FDA will require drug makers to research long-term opioid use
An update on a story we called "The Label." Last month, Bill Whitaker reported on how the Food and Drug Administration made a fateful decision and approved the use of prescription opioids "around the clock…for an extended period of time." This wording on the label came without any scientific evidence that opioids were safe and effective for more than short-term use. It gave Big Pharma a green light to push opioids to tens of millions of new patients nationwide.
Within days of the broadcast, FDA Commissioner Scott Gottlieb announced the FDA will require that manufacturers of opioids conduct long-term studies to determine the effectiveness of the drugs for chronic pain. The process will take years, but the results, said Dr. Gottlieb, "could lead to regulatory action to limit such use."
As part of our reporting over the past several months, 60 Minutes interviewed two physicians who have participated in the FDA Advisory Committee review process concerning opioids. Dr. Raeford Brown is an anesthesiologist from the University of Kentucky, and Dr. Lewis Nelson is chair of Emergency Medicine at Rutgers. Despite the FDA's labeling allowing opioids to be marketed for "daily, around-the-clock, long-term…treatment," neither physician believe opioids to be safe and effective for long-term use. Dr. Nelson says in the clip below that removing such use from the label would "definitely save lives."

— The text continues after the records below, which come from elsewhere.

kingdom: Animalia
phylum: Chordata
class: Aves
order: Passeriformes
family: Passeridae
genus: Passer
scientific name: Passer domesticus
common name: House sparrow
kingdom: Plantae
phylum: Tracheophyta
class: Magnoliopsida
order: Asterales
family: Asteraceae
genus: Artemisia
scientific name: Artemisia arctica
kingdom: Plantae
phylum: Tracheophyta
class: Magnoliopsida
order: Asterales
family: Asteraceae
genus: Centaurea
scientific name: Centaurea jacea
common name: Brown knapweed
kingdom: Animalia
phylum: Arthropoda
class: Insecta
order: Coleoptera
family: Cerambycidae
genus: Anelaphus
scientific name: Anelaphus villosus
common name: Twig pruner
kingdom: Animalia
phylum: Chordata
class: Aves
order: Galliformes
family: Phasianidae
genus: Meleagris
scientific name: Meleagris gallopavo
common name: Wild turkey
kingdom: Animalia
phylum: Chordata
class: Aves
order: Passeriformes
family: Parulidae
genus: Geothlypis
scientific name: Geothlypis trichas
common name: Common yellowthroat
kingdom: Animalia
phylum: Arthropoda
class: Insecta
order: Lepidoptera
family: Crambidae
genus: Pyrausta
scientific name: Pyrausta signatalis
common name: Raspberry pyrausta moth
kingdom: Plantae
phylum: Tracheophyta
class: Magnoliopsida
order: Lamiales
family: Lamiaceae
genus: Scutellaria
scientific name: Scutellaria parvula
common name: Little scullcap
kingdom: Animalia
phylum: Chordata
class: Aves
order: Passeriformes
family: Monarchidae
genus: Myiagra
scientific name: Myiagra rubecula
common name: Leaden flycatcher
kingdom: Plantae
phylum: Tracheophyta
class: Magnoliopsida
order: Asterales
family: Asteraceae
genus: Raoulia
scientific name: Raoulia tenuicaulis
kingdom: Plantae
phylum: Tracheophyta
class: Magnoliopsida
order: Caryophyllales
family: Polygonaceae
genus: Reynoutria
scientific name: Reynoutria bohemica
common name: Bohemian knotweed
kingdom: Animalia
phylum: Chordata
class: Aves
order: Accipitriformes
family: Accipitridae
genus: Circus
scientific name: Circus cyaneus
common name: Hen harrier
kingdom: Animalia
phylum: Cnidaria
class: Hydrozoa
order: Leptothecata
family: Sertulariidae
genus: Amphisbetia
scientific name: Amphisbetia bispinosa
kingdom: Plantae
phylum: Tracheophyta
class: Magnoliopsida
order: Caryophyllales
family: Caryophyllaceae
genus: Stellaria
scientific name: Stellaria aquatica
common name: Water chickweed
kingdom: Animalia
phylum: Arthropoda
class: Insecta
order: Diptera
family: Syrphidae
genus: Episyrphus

60 Minutes also spoke to a chronic pain researcher and physician at the University of Michigan, Dr. Daniel Clauw, who was appointed to the US Department of Health and Human Services' Task Force on New Pain Management Best Practices, and has also been retained as an expert witness by the state of Oklahoma in its upcoming opioid litigation. He agrees that opioids are not suitable for long-term use, stating in the clip below that for the "overwhelming majority" of chronic pain patients, the drugs are neither safe nor beneficial. "I believe it was a mistake to approve opioids for chronic pain in the first place," he says. But he's concerned that a sudden change in policy that would restrict opioids could be "catastrophic" for some pain patients already on opioids. "It is a big mess."